Jayaprana menggambarkan sisi maskulin atau purusa. Yang merupakan sisi Ilahi dalam diri manusia. Sedangkan Layonsari mewakili sisi feminin atau pradana. Yaitu aspek tubuh. Dalam kerangka berpikir Tantra, yaitu pelampauan dualitas (Adwaita), seyogyanya Jayaprana bersatu dengan Layonsari, di mana sang tubuh bersatu dengan energi yang menggerakan. Dengan kata lain, menyerahkan sang Raga digerakan oleh Siwa (Siwaraga). Dan ini hanya bisa dilakukan ketika seseorang berada dalam kondisi yang meditatif (no-mind state). Namun kemunculan Ahamkara atau super ego (diwakili oleh Sang Raja) membuat Jayaprana terpisah dari Layonsari. Ahamkara atau super ego manusia menghasilkan Manas (pusaran pikiran) yang diwakili oleh Patih Sawunggaling, yang meniadakan kesadaran yang merupakan energi hidup (membunuh Jayaprana). Sehingga sang Raga atau tubuh dikendalikan oleh Ahamkara. Ini membuat tubuh kehilangan kesadaran atau energi  hidupnya. Dalam artian, seseorang yang tidak memiliki energi hidup atau antusiasme dalam menjalani kehidupan, maka dia bukan lagi “Layonsari”, melainkan hanyalah sebatas “Layon” saja. Alias mayat hidup.
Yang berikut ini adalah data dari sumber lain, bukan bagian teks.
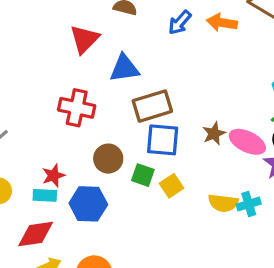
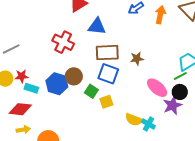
orange arrow: (222, 23) -> (160, 15), turned 78
brown star: (214, 134) -> (137, 59), moved
red star: (54, 176) -> (22, 76), moved
blue hexagon: (88, 204) -> (57, 84), moved
cyan cross: (249, 204) -> (148, 124), turned 32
Leluhur orang Bali dari dulu sudah sangat terbuka terhadap masuknya budaya dari luar. Terbukti ada banyak budaya Bali yang akarnya adalah budaya luar Bali. Namun, leluhur orang Bali sangat cerdas. Budaya luar itu kemudian diserap dan diolah lagi sehingga menjadi sesuatu yang baru dan berbeda. Menjadi sesuatu yang memiliki nilai spiritual yang tinggi dan penuh dengan makna. Demikian juga perayaan hari Valentine. Momen ini bisa diolah untuk mengangkat kisah Melodrama Jayaprana – Layonsari ke permukaan dan menciptakan tren baru pada anak muda. Sebagai contoh, pada saat Valentine, tradisinya adalah mengungkapkan perasaan kepada calon kekasih dengan memberi coklat dan bunga. Di Bali bisa saja dibuat tradisi baru dengan memberi selendang dan kuangen sebagai pernyataan cinta. Dan tentunya, selendang dan kuangen di desain sedemikian rupa sehingga tampak indah dan cantik. Tentu ini hanyalah sebuah ide, yang bukan mustahil bisa terjadi. Dan, jika itu bisa dilaksanakan, alih-alih melakukan penolakan terhadap perayaan Valentine, akan muncul tradisi baru dalam merayakan Valentine. Kuangen dan selendang menjadi laris. Kisah Jayaprana dan Layonsari yang terangkat ke permukaan, tidak mustahil menjadikan makam mereka menjadi obyek wisata baru.